Therefore, the set of Gödel numbers of formulas having a normal form is not recursive and so by CT1, its characteristic function is not intuitively computable.

The term “Church’s theorem” is often applied to the result of Church’s (1936b) giving the negative solution to the official Entscheidungsproblem. But sometimes the term is applied to a more general result closer to Theorem XVIII. For example, in Shoenfield (1967: 125), the term is given to the theorem that every consistent extension of the weak first order number theoretic system, \(N\), is undecidable. Shoenfield’s proof of this theorem is only vaguely related (on the surface, anyway) to Church’s proof of Theorem XVIII—both are diagonal arguments. Shoenfield’s argument—like similar arguments in other texts—relies on a prior proof that all recursive functions are representable in \(N\) (or \(Q\)). Church’s proof does not rely on this kind of result (see Rosser 1939; Davis 1965: 227; Rosser explicitly notes that such results are not required for Church’s proof). But it remains to be seen whether Church’s proof can be made to play a more central role than it has in fact played in the textbook development of basic theorems on undecidability. Theorem XVIII plays an important role in Church’s proof in his (1936b), but as mentioned this is ignored in many treatments of the undecidability of first order logic. A detailed study of Church’s proofs in his (1936a) and (1936b) would seem to be desirable.

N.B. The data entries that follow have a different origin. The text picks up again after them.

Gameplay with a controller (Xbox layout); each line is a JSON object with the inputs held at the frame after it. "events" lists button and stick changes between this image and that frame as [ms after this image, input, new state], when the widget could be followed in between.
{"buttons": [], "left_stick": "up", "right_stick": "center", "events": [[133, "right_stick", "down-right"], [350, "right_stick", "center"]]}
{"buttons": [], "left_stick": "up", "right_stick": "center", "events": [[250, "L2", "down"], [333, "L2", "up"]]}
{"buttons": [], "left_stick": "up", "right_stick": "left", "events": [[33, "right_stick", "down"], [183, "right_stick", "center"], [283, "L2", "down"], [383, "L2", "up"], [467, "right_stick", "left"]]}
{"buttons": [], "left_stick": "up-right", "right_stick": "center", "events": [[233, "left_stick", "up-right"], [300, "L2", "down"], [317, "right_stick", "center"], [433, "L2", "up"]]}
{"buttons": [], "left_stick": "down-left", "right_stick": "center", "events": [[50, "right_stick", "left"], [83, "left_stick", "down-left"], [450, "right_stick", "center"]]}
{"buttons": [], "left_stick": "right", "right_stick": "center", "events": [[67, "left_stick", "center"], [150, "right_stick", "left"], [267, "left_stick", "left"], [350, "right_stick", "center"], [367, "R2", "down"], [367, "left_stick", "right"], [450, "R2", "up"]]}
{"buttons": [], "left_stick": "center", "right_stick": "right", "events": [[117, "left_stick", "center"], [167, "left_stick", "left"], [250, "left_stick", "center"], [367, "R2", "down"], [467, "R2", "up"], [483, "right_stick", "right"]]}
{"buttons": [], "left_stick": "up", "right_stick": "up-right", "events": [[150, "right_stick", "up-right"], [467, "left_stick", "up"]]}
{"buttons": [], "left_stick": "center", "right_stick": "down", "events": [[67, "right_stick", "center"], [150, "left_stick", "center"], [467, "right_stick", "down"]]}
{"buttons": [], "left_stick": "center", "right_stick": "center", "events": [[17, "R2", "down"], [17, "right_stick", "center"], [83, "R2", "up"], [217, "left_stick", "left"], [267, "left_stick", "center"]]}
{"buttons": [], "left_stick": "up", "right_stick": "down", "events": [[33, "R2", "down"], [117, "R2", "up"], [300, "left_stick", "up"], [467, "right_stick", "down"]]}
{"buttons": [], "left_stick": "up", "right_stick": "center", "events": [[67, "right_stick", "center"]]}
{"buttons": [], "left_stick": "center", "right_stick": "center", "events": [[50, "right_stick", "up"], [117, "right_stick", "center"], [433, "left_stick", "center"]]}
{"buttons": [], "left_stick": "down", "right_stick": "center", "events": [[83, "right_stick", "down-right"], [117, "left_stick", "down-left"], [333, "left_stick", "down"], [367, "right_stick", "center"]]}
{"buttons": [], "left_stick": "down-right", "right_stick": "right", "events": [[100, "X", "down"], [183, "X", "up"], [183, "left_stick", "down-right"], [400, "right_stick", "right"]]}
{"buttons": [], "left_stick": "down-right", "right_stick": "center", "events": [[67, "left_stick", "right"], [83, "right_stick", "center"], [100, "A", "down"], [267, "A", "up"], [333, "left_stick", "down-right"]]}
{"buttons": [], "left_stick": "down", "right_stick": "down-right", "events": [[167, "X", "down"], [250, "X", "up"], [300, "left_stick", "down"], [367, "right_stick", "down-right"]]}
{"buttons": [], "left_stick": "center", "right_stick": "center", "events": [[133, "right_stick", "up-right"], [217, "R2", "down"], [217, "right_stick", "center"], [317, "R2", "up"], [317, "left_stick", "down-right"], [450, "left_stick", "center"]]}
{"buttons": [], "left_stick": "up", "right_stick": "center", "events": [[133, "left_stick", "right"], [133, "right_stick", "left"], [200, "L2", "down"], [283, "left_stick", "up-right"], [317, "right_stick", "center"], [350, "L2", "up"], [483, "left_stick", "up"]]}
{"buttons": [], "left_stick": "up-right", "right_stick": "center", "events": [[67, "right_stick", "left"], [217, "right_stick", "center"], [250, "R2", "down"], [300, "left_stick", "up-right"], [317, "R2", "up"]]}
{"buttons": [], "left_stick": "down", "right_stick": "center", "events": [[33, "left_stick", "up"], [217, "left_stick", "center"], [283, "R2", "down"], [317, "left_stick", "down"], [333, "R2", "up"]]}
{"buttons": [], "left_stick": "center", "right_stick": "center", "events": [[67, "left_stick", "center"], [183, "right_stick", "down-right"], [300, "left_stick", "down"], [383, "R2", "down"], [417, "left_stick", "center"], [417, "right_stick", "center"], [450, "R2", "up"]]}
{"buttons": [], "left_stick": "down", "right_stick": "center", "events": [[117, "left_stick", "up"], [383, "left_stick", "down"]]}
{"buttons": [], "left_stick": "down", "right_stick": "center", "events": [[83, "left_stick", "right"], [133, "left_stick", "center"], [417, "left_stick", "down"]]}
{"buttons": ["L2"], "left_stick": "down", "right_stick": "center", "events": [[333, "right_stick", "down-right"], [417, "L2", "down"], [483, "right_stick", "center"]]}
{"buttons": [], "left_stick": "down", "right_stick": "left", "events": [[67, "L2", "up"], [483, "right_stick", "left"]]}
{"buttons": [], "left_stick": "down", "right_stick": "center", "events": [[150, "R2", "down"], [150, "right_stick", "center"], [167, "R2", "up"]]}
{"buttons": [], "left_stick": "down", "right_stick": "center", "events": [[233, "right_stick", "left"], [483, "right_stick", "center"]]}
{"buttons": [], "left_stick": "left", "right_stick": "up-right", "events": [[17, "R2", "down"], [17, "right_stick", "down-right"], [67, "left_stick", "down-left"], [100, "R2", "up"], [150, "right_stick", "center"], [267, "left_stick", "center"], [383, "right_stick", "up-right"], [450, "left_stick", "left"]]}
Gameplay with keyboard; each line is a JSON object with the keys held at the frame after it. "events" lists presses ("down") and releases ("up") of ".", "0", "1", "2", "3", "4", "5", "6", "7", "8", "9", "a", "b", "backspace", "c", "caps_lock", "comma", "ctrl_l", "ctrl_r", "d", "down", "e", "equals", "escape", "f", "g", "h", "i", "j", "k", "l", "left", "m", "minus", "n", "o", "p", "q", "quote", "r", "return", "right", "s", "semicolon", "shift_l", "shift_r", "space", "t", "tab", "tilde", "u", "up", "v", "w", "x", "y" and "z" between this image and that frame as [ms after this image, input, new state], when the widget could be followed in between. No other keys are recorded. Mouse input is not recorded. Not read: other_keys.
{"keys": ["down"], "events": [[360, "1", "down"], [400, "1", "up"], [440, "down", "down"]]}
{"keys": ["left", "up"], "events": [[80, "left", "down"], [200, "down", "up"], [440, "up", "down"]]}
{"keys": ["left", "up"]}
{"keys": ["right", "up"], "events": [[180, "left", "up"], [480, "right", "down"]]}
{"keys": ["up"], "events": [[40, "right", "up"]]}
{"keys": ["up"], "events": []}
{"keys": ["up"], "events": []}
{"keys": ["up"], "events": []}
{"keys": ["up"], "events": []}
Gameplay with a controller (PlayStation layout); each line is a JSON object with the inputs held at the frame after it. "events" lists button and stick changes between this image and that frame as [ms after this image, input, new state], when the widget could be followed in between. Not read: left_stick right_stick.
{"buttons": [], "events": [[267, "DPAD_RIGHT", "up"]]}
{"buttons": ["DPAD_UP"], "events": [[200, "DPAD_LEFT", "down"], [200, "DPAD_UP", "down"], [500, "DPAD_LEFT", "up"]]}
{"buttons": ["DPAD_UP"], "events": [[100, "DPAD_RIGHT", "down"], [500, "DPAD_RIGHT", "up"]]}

A.2 Church’s “Step by recursive Step” Argument

Church considers a “symbolic logic” containing notations for equality, application of a unary function of positive integers to its argument, and names for positive integers. He requires that the axioms and rules of inference be effectively enumerable and that the relation between numeral and number be computable. He then suggests that these various metamathematical relations may be “interpreted” to be recursive (via Gödel numbering) and hence that the theorems are recursively enumerable. He then defines a unary function \(f\) of positive integers to be “calculable in the system” if there is an expression \(f\) in the logic such that \(f(u) = v\) is a theorem when and only when \(f(m) = n\), where \(u\) and \(v\) are the names of \(m\) and \(n\) respectively. He concludes that by Theorem IV—which asserts the recursiveness of Kleene’s rho-function now known as the μ-function (which conducts an unbounded search for the least number satisfying some condition), \(f\) must be recursive.

Church has been criticized by Sieg and others for his suggestion that the metamathematical functions required to be intuitively computable (effectively calculable) in the foregoing argument may be “interpreted” to be recursive. Sieg complains that “the crucial interpretive step is not argued for at all!” and that “here we encounter the real stumbling block for Church’s analysis” (1997: 165). Presumably, Sieg will have the same complaint about Kleene’s summary, in his (1952: 323), of Church’s argument—as well as about Kripke’s argument discussed in the text. Both of these arguments assume that the steps of a valid calculation are recursive. Sieg goes on to mention that an argument quite similar to Church’s is given in Hilbert and Bernays (1934), and yet he does not suggest that there is some “stumbling block” to accepting their argument. Church’s argument is that if the provability predicate of a logic is semirecursive, then functions such as f must be recursive; that is, any function “reckonable” in a logic is recursive (Kleene 1952: 323). Of course, the converse can be established too, provided the logic is sufficiently strong. There does not seem to be anything circular or otherwise deficient in this argument.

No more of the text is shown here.